Supporting life has nothing to do with humiliating and denigrating women, as Ms. Pratt intimates; it is simply believing in God. If you truly believe in His existence, you must believe that it is not for us to decide when and where life will be allowed that's His job. As intelligent, free-w willed women, we must realize that our "most personal and most important reproductive decisions," as she words it, are made before conception. After that, it is not our bodies we are making decisions about, but those of beings whose entire genetic makeup is determined upon conception.

I applaud and support Mr. Koop's position, and am proud to be collegiate kin to an important public voice willing to cry out against the sacrificing of sacred life for the expediency of women. I pray that Ms. Pratt and all of us will realize that it is dangerous to play God.

Ask Satan.

Fairlee, Vermont

I Would Like to Reassure Anne Travers Pratt. Four or five years ago I would also have been alarmed. But it would have been a knee-jerk reaction. Everett Koop turned out to be an outstanding Surgeon General. And his personal attitude toward abortion did not influence his performance at that post. He was asked by President Reagan to pull together "evidence of adverse health effects" (presumably mental) "of abortion on women." Although not enthusiastic about the worth of such a project, he began. But after a number of months it became apparent that there were no scientific data available that would confirm either side of that question. So he wrote a letter explaining that to Reagan and never heard from him again about it.
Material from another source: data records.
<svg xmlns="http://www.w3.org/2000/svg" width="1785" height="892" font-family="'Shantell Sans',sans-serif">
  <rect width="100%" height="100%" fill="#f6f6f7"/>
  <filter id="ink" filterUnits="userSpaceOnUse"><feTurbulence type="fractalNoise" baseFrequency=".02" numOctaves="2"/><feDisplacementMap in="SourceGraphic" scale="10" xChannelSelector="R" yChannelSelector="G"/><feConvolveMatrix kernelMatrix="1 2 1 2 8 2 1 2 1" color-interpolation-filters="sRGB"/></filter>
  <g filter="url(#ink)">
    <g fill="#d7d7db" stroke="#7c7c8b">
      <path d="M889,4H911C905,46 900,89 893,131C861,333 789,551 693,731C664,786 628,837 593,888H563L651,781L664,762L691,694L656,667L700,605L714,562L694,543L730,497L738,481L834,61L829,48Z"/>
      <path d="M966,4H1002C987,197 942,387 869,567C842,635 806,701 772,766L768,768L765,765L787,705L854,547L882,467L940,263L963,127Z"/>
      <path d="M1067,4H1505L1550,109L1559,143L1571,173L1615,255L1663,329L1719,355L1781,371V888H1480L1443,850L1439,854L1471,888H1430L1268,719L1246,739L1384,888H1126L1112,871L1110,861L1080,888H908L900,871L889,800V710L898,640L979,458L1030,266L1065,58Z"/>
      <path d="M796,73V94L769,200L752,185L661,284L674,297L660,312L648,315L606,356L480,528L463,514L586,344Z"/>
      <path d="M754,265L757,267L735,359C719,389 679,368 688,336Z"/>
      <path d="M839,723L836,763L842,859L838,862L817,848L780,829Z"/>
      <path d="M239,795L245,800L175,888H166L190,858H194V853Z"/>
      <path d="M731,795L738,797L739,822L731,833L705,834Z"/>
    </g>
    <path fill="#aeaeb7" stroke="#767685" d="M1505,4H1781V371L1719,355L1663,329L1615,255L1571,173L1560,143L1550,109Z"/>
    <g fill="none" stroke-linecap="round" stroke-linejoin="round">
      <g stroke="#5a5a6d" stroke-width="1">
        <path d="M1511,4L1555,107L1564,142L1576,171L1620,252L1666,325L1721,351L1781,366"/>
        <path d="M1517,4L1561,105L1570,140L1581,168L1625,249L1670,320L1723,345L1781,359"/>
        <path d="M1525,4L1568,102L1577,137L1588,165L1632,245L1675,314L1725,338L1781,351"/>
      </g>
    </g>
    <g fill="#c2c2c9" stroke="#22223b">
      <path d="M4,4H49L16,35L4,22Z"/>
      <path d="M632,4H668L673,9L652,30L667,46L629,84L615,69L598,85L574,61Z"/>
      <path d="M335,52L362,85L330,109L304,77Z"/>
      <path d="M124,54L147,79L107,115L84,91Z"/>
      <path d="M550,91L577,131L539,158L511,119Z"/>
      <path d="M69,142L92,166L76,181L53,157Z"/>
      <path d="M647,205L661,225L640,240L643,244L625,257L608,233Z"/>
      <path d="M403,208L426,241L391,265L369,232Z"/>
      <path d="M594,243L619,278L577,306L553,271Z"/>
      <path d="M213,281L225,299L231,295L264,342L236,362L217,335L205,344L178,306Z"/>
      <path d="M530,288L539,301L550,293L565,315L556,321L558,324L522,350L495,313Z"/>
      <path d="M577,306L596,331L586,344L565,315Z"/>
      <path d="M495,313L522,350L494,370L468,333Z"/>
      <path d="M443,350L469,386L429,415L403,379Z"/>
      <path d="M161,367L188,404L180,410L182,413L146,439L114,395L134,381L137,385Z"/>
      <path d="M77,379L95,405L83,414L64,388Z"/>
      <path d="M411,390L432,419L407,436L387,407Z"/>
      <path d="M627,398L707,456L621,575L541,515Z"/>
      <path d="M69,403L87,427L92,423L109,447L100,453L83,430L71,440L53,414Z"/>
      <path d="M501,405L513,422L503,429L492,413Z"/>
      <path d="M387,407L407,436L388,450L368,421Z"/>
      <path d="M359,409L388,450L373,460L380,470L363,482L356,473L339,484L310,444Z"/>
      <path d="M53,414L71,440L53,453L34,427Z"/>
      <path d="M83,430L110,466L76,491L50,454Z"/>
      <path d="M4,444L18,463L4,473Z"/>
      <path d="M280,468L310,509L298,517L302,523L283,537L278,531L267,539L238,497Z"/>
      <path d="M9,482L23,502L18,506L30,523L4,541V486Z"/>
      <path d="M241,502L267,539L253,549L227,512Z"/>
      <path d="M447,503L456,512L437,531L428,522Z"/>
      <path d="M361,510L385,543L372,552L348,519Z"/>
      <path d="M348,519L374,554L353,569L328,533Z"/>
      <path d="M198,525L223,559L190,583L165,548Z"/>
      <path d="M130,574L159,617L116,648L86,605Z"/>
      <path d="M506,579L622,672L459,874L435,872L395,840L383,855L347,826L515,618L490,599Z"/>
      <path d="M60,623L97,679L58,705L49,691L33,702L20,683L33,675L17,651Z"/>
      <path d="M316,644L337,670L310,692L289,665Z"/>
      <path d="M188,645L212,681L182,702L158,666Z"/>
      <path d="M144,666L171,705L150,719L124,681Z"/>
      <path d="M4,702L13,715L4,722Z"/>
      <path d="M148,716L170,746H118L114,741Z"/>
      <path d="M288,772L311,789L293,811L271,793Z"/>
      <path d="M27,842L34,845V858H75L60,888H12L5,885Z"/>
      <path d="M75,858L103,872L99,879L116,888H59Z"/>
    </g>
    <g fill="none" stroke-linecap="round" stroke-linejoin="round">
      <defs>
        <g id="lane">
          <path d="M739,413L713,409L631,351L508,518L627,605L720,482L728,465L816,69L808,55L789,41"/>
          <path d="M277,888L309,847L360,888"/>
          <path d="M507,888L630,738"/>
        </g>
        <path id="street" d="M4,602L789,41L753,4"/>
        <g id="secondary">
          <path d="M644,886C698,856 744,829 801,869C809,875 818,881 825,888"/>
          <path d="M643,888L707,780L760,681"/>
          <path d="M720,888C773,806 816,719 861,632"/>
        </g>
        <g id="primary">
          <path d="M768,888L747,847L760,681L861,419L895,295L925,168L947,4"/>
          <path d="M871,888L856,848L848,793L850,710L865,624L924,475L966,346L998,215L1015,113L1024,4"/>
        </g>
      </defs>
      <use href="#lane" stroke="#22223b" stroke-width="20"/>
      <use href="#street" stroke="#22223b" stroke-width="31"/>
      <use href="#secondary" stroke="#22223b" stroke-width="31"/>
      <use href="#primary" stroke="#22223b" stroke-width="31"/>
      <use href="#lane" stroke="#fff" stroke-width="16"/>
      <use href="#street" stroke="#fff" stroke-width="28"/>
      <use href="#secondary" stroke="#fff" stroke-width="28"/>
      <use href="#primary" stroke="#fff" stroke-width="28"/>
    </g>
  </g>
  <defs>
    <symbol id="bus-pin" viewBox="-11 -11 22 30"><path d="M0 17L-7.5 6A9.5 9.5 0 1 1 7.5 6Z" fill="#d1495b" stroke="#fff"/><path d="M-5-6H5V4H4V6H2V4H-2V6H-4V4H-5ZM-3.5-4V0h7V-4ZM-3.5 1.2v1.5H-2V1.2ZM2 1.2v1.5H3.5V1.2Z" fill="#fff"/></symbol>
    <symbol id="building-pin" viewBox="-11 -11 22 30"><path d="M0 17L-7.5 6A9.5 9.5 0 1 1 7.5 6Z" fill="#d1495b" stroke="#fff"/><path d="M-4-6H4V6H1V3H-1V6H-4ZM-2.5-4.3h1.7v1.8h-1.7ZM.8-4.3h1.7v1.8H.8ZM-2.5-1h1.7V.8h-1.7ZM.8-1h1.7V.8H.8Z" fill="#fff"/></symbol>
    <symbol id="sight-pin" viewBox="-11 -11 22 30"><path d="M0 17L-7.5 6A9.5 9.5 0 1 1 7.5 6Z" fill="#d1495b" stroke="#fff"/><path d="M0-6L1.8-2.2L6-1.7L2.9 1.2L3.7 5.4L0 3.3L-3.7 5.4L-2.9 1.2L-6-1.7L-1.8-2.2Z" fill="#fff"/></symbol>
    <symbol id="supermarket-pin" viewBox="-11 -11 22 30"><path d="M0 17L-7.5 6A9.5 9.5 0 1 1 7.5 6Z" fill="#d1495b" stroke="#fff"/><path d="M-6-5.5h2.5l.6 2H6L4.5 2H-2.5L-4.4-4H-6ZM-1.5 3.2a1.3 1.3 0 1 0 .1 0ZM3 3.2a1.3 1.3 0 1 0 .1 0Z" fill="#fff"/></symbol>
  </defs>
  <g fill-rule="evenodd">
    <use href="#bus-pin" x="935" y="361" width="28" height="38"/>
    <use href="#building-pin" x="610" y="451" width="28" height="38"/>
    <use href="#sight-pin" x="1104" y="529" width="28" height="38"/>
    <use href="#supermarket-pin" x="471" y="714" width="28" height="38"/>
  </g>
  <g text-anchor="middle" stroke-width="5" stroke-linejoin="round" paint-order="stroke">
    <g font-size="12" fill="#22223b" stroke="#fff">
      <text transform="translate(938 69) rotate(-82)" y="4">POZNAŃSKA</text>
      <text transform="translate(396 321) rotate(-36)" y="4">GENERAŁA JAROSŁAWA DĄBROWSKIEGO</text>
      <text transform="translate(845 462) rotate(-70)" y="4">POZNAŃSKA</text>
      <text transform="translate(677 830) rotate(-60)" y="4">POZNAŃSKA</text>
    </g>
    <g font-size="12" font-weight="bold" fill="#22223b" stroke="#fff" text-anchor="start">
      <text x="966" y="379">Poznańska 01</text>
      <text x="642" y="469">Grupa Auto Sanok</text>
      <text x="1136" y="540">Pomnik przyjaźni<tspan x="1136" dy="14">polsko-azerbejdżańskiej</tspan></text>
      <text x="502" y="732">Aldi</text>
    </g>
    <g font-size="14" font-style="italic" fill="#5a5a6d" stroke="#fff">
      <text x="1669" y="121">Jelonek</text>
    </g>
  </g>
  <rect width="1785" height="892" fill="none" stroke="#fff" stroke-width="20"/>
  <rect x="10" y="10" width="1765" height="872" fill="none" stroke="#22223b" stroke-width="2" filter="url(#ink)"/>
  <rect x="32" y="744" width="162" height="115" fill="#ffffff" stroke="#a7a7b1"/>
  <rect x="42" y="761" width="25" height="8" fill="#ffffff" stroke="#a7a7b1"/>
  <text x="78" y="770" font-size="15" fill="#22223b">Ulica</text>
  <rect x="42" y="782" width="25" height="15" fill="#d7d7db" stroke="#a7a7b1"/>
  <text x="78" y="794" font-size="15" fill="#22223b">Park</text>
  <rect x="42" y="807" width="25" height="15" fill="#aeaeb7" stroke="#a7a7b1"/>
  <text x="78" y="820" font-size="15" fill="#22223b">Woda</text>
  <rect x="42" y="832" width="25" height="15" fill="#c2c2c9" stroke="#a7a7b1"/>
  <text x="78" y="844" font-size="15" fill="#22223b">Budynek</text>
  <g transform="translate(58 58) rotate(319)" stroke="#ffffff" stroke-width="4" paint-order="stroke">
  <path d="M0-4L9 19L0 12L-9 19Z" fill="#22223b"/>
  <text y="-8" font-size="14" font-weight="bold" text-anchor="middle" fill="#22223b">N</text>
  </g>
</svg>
I think committed pro-abortionists like Anne Travers and myself should be happy to have had Koop where he was in Washington, and glad to have him where he is at Dartmouth.

East Thetford, Vermont

IT IS ABSURD TO SUGGEST AS Ms. Pratt does that our alma mater is "back to square one, or worse" regarding women at Dartmouth because there exists on campus a prominent voice interested in keeping alive the ethical debate regarding abortion.

The women of Dartmouth now have every opportunity to express their opinions without the fear of be- ing, in Ms. Pratt's words, "humiliated and denigrated to invade the male sanctum sanctorum that Dartmouth was." It sounds to me as if Ms. Pratt desires to invade the male "sanctum" by attempting to "denigrate" and silence those of us whose opinion on the issue of abortion differs from her view. I resent Ms. Pratt's implication that all well-educated and "enlightened" women agree with her "philosophy." I am proud that my view, and the view of many other Dartmouth women, is being espoused by Dr. Koop.

Abortion is one of the most important and widely debated ethical issues of our day. If dialogue on this issue cannot occur among the well-educated people on a university campus with both sides being represented then where can it occur? I wish Dr. Koop luck in keeping our future doctors struggling with vital issues which impact the humanism of the medical profession.

BRIGHTON, MASSACHUSETTS

Chladek Deserved More

OLYMPIC BRONZE MEDALIST Dana Chladek '85 merited better from the Alumni Magazine [October] than a few lines of introduction to the men who competed in Barcelona. I mean no injustice to Bob Kempainen and the other male Olympians, but outstanding women athletes deserve wider recognition. After all, Dana was not the only Dartmouth alumna to win a medal. She was the only Dartmouth medal winner.

MADRID, SPAIN

Granitic Legislators

DARTMOUTH MEN AND WOMEN should be relieved that the media paid so little attention to New Hampshire's shameful performance in becoming the last state to authorize a day honoring Martin Luther King, Jr.

It occurs to me that a slightly altered phrase from a great Dartmouth song could apply to the hidebound state legislators who were responsible for this unconscionable delay: "...and the granite of New Hampshire in their muscles and their brains."